** START TEXT EXCERPT **
To the Senate of the United States:

In compliance with two resolutions of the Senate, the first of the 21st and the second of the 23d December last, requesting information respecting the injuries which have been sustained by our citizens by piratical depredations, and other details connected therewith, and requesting also information of the measures which have been adopted for the suppression of piracy, and whether in the opinion of the Executive it will not be necessary to adopt other means for the accomplishment of the object, and, in that event, what other means it will be most advisable to recur to, I herewith transmit a report from the Secretary of State, and likewise a report from the Secretary of the Navy, with the documents referred to in each.
** END TEXT EXCERPT **
** START SOURCE MATERIAL **
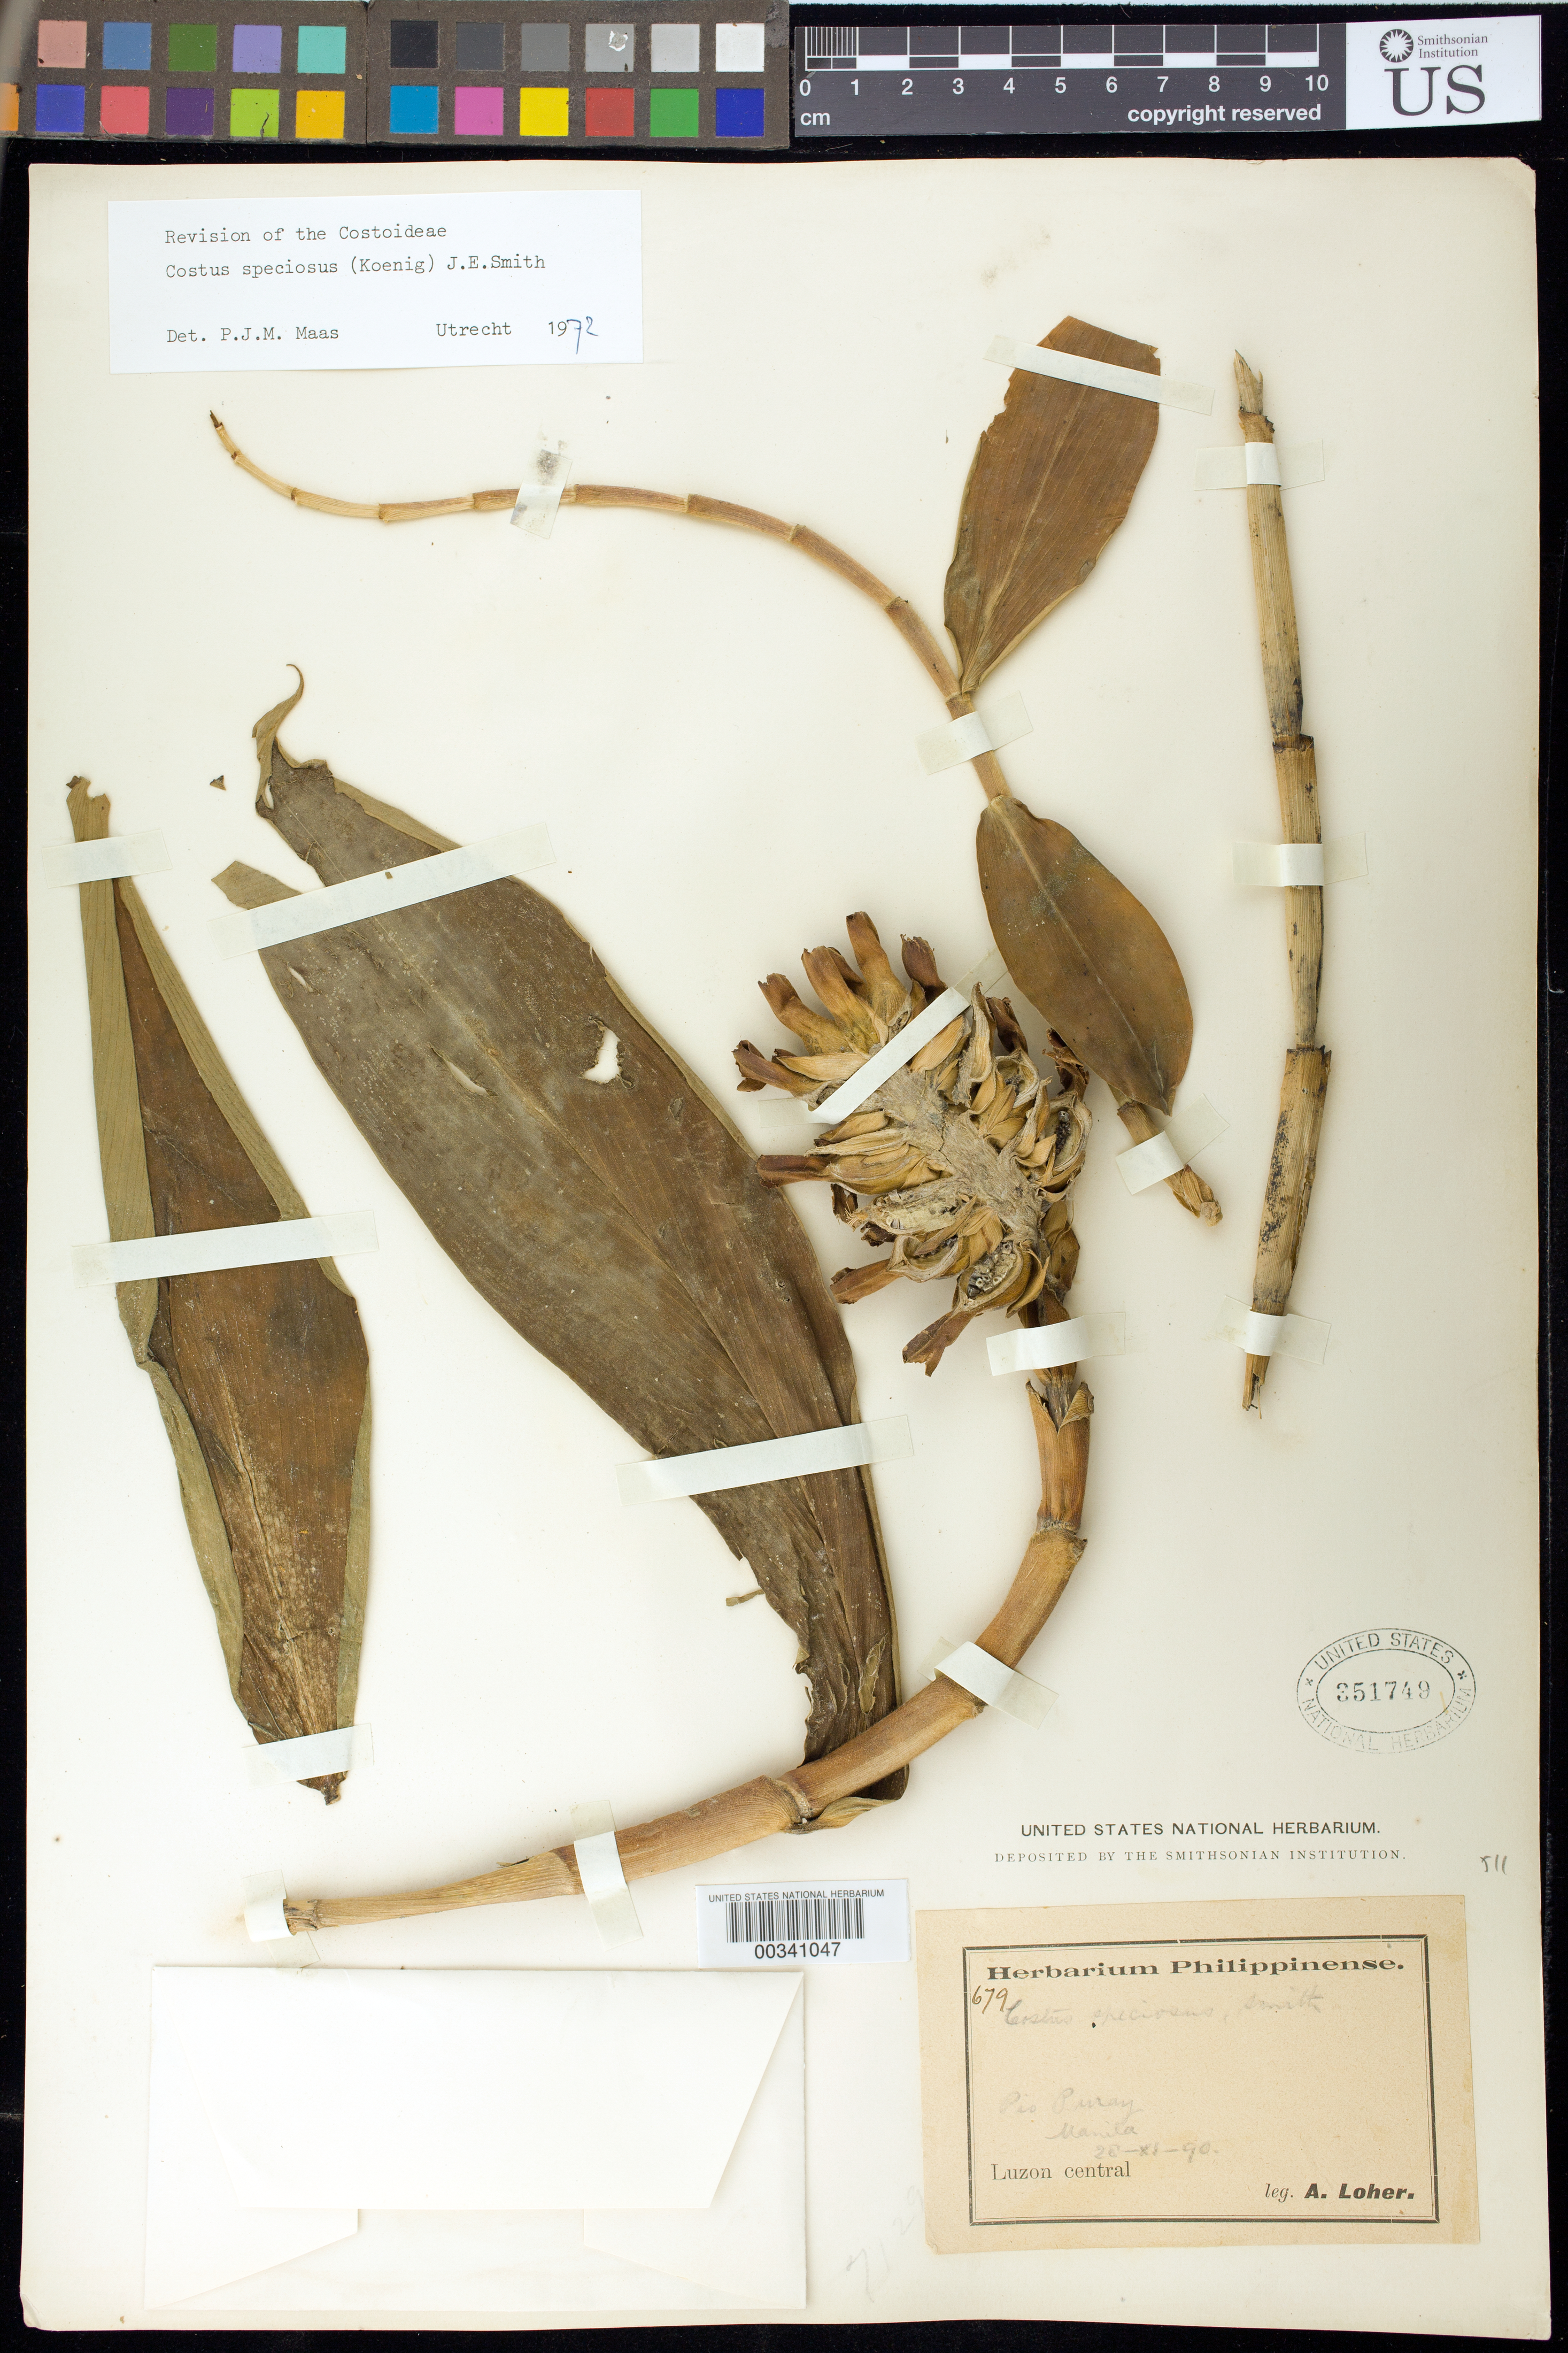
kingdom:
** END SOURCE MATERIAL **
_EXERCISES_
1. List each thing the Senate resolutions asked to be told about, according to the message to the Senate.
2. Rewrite the paragraph of the message to the Senate that begins "In compliance with two resolutions" as a short list.

_ANSWERS TO THE EXERCISE_
1.
- The injuries our citizens have suffered from piratical depredations, and other details connected with them
- The measures adopted to suppress piracy
- Whether, in the Executive's opinion, other means will be needed to achieve that object
- If so, which other means would be most advisable to use

2.
- Responds to two Senate resolutions, dated December 21 and December 23 of last year.
- The resolutions asked for information on injuries to citizens from piratical depredations and related details.
- They also asked what measures have been taken to suppress piracy, whether the Executive thinks other means are needed, and if so, which ones would be most advisable.
- In reply, a report from the Secretary of State and a report from the Secretary of the Navy are sent, each with its referenced documents.